_Text_:
▬▬▬▬▬▬
The signing of Section 4161 of the United States’ 1989 Omnibus Budget Reconciliation Act was crucial to the organization’s success. The act incorporated a special designation for “federally qualified health centers” (FQHCs) to be fully reimbursed by Medicare and Medicaid. With this in mind, the CHC worked tirelessly to be named a FQHC and was, therefore, able to expand into New London, Meriden, and other Connecticut areas. Further expansions occurred during the Bush administration, which proved advantageous for the CHC.

“The hero of the movement at a national level is George H. W. Bush,” Barber explained. “He signed legislation under his administration that made the reimbursement structure triple what it was, so that federally qualified health centers could really get paid, not just get by. Malpractice insurance and prescription drug prices were also hugely discounted.”

Such reforms occurred rapidly throughout the 1990s and into the 2000s. Meanwhile, back at the University, the controversial placement of the Zelnick Pavilion, right in the line of traditional brownstones that graces College Row, left many Wesleyan students frustrated. Masselli, however, took one look and instantly fell in love. It became the inspiration for the new CHC building. He quickly contacted an architect, and, with thirty million dollars from the state, construction for Middletown’s North End CHC location began.

These expansions led to more programs, such as school-based healthcare services at Macdonough Elementary School in northern Middletown. The program enabled licensed staff and school nurses to provide essential services to elementary school students during the school day. In fact, close to 200 schools continue to rely on the CHC’s services, from kindergarten to twelfth grade.

After the CHC’s immense success, Masselli received an honorary doctorate of Humane Letters from Wesleyan to applaud his significant contribution to Wesleyan and the larger Middletown area.

Wesleyan students continue to serve as volunteers and researchers at the Community Health Center’s Middletown branches, and the University remains a large part of the organization’s history. The Community Health Center currently serves 150,000 patients in 243 locations and one million patients over TeleHealth, working especially to provide healthcare to underserved areas across the nation.
▬▬▬▬▬▬
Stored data
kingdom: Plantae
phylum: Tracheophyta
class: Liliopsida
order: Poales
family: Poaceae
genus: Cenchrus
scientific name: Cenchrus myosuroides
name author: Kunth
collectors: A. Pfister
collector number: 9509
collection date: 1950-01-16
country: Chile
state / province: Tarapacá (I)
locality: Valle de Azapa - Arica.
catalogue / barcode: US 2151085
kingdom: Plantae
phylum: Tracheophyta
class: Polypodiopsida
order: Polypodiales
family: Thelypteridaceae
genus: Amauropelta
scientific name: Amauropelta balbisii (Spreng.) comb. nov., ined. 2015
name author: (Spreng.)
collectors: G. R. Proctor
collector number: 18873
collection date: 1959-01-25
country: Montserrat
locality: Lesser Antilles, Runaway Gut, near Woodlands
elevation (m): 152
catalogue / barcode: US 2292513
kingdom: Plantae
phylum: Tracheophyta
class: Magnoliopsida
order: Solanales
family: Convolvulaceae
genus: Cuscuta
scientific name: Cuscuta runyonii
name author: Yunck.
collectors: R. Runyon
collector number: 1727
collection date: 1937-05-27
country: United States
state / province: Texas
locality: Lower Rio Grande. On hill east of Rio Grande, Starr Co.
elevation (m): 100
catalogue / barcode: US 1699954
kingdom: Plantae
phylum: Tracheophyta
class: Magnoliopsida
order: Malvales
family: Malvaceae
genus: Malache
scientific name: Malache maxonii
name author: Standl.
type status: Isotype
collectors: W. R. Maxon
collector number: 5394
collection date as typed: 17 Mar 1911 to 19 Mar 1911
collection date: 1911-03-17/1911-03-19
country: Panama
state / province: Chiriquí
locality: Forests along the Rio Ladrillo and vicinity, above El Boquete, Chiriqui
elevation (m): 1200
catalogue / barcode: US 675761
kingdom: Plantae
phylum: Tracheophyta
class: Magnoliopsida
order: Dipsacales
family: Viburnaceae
▬▬▬▬▬▬
_What is expected_:
Can you write the next part of the account of the Community Health Center's history, picking up after its last sentence? The listing was taken from a separate source and has no connection to the text.

_The answer_:
Recently, during the beginning phases of the COVID-19 pandemic, the CHC established test centers at 18 locations across Connecticut. When vaccines were released, the CHC opened large vaccination sites, including one at Wesleyan, and another that was the first and largest site in Connecticut: a 10-lane drive-through clinic at the Pratt and Whitney Runway in East Hartford.

“Peace & Health” was a book that was somewhat difficult to write, according to Barber, who initially had very little knowledge of what a FQHC was. The process began with a Wesleyan course Barber co-taught with Masselli, “The Art and Science of Social Engagement.” The course used the CHC as an example of a civic engagement program.

The writing process required a large amount of archival work, including gathering newspaper articles, obtaining permission for photos, and extensively researching the history of the CHC.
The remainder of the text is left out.